I got to thinking about movie titles, about how some of them become synonymous with their films, their poster art, or even a single iconic image. But I wanted to separate the text from their attachments (the signifiers from the signified) and rank my favorites--based on the premise that the words were being used as a title for a movie, but not necessarily the movie I already connect them with. In short, what do the words themselves represent and how do they work apart from the famous films?
Gangs of New York.
Right away, hundreds of images fly through my brain. The New York City skyline, gritty urban streets, graffiti, violence, police lights, police tape, hand signs, murder, blood, thugs, the East/West Coast rivalry of the mid-90s, youth, and on and on. Then the questions begin. Is this a documentary? What decades would it span? If it's a narrative film, what decade would it take place in? Are these present-day gangs armed with a heavy arsenal of automatic weapons or are they closer to Jets and Sharks? "DID THEY REMAKE THE WARRIORS?" would certainly have to be asked. This combination of words, Gangs of New York, immediately triggers imagery and prompts inquiries. Isn't that what very movie should do (I'm looking at you, Salt)?
What's a Nice Girl Like You Doing in a Place Like This?

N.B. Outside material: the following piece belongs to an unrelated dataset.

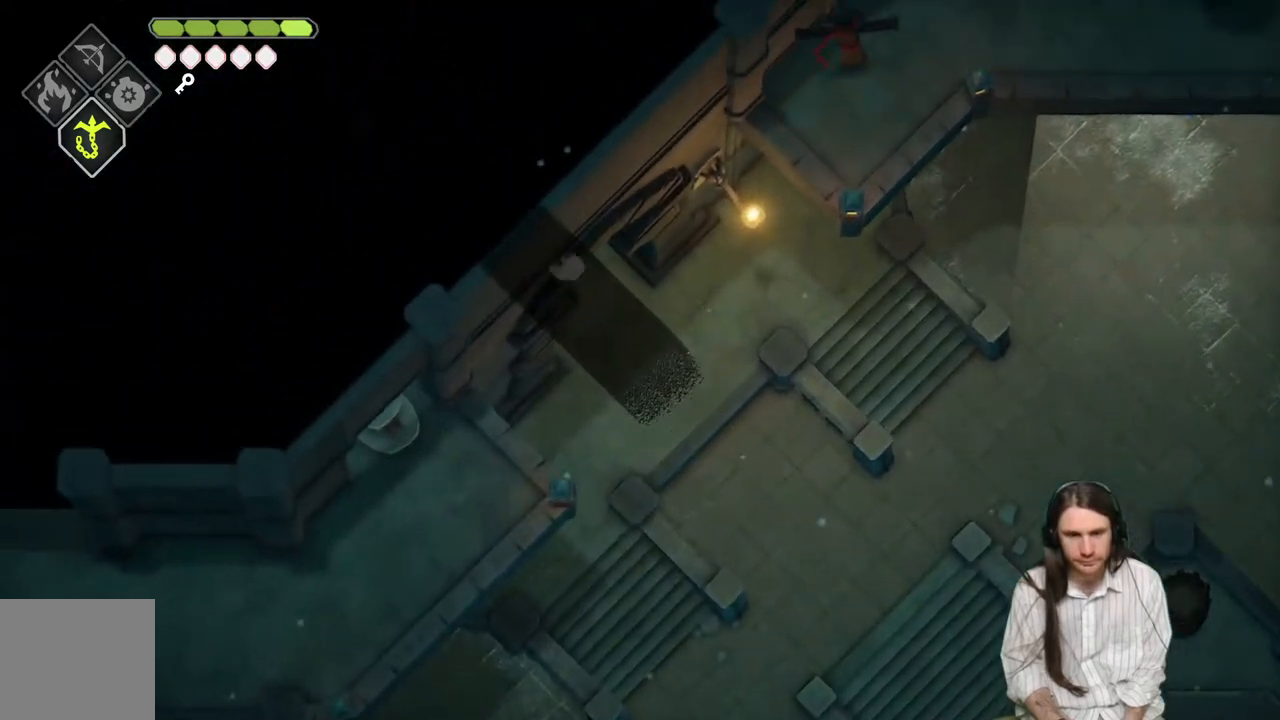
{"buttons": ["B"], "left_stick": "up-left", "right_stick": "center", "events": [[400, "B", "down"]]}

I'm a fan of longer titles. Eternal Sunshine of the Spotless Mind. Fear and Loathing in Las Vegas. I Killed My Lesbian Wife, Hung Her on a Meat Hook, and Now I Have a Three-Picture Deal at Disney. This one elicits thoughts of pick-up lines, crowded bars, maybe an element or two of danger. This could work for a colorful 1960s rom-com (think Cactus Flower) or a low-budget indie drama--possibly set in New York. On its own, WaNGLYDiaPLT (pronounced Wangly Dia-plat) is an interesting title but it does sounds a little cliche. Honestly, if I read this title in smaller festival lineup, I'd probably skip it. That being said, it inspired me to write a film based on my favorite pick-up line, Get Out of My Dreams, Get Into My Car.

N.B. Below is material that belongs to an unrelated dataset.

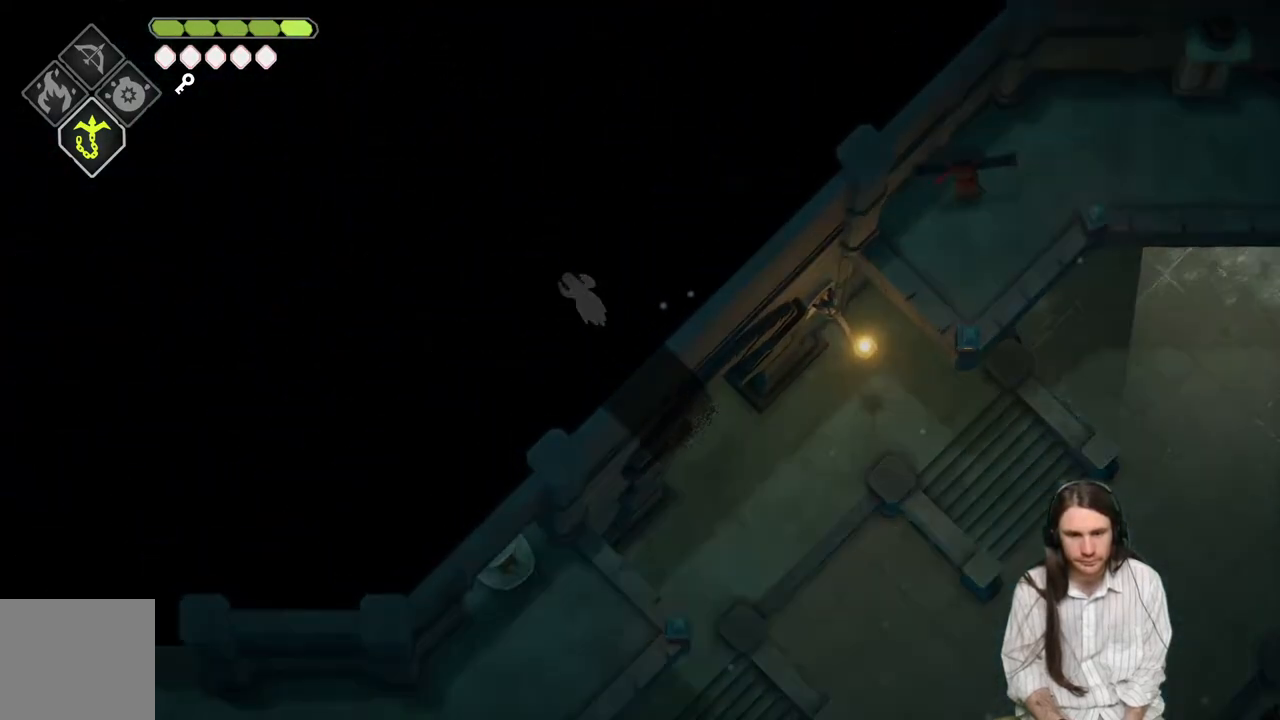
{"buttons": [], "left_stick": "up-left", "right_stick": "center", "events": [[133, "B", "up"]]}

Talk about triggering vivid imagery. This movie could be about circus freaks, an obese Depression-Era hobo, or even a female pro wrestler. Sure, those are all pretty similar, but the point is: Boxcar. Bertha. I'm interested.
If someone here asked me, "Have you ever seen Boxcar Bertha?" I would immediately open a new window and log in to Netflix. There'd be no way I could respond, "No, what's it about?" and then wait for their reply. If the DVD art didn't look horrendous (I will judge a DVD by its cover), it'd be at the top of my queue just waiting for me to send back Project Runway: Season 5, Disc 4. You've got to admire anyone willing to label their quality product with a name like this.
The Color of Money.
A lazier writer would have just named it "Green."
The Last Temptation of Christ.
What a great title. You're already familiar with the main character, you recognize the finality of the situation, and its got great cadence. The rhythm of the words hits you three times. The LAST TempTATION of CHRIST. The only thing the marketing people would have to do with make sure everyone knew it wasn't a "Christian" film.